Si al menos este año en Física se ha premiado ciencia fresca y puntera, no ocurre lo mismo con la categoría de Fisiología o Medicina. Los tres galardonados, Jeffrey Hall, Michael Rosbash y Michael Young, todos estadounidenses, lograron sus avances fundamentales sobre los mecanismos moleculares del reloj biológico (los ritmos circadianos) allá por los años 80.

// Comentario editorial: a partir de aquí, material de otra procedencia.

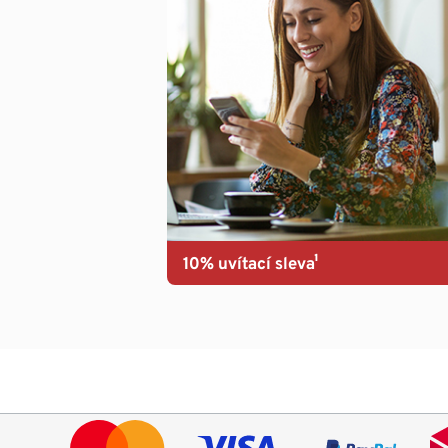
10% uvítací sleva¹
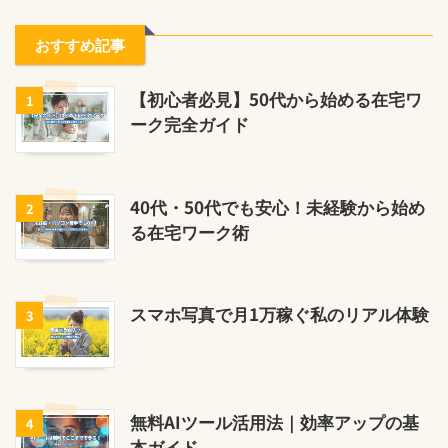
おすすめ記事
【初心者必見】50代から始める在宅ワ
1
ーク完全ガイド
40代・50代でも安心！未経験から始め
2
る在宅ワーク術
スマホ写真で月1万稼ぐ私のリアル体験
3
無料AIツール活用法｜効率アップの基
4
本ガイド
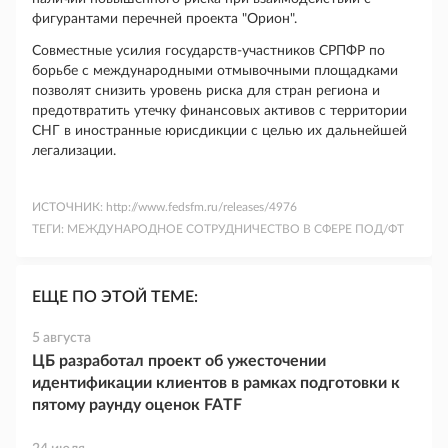
фигурантами перечней проекта "Орион".
Совместные усилия государств-участников СРПФР по
борьбе с международными отмывочными площадками
позволят снизить уровень риска для стран региона и
предотвратить утечку финансовых активов с территории
СНГ в иностранные юрисдикции с целью их дальнейшей
легализации.
ИСТОЧНИК:
http://www.fedsfm.ru/releases/4976
ТЕГИ:
МЕЖДУНАРОДНОЕ СОТРУДНИЧЕСТВО В СФЕРЕ ПОД/ФТ
ЕЩЕ ПО ЭТОЙ ТЕМЕ:
5 августа
ЦБ разработал проект об ужесточении
идентификации клиентов в рамках подготовки к
пятому раунду оценок FATF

De hecho, hay un dato muy ilustrativo. A diferencia del caso de las ondas gravitacionales, en el campo de los ritmos circadianos sí hay dos nombres que muy claramente deberían encabezar una lista de candidatos a recibir los honores: Seymour Benzer y su estudiante Ron Konopka, los genetistas estadounidenses que primero descubrieron las mutaciones en los genes circadianos con las cuales pudo escribirse la ciencia moderna de la cronobiología. Pero Benzer falleció en 2007, y Konopka en 2015. Y no hay Nobel póstumo. El premio en este caso se ha concedido a una segunda generación de investigadores porque se ha concedido tan a destiempo que los de la primera murieron sin el debido reconocimiento.

En este caso, los Nobel pecan una vez más de conservadurismo, de no apostar por avances más recientes cuyo impacto está hoy de plena actualidad en las páginas de las revistas científicas. Por ejemplo, CRISPR, el sistema de corrección de genes que abre la medicina del futuro y en el que nuestro país tiene un firme candidato al premio, el alicantino Francisco Martínez Mojica. Pero dado que este avance también puede optar al Nobel de Química, que se anuncia hoy miércoles dentro de un rato, de momento sigamos conteniendo la respiración.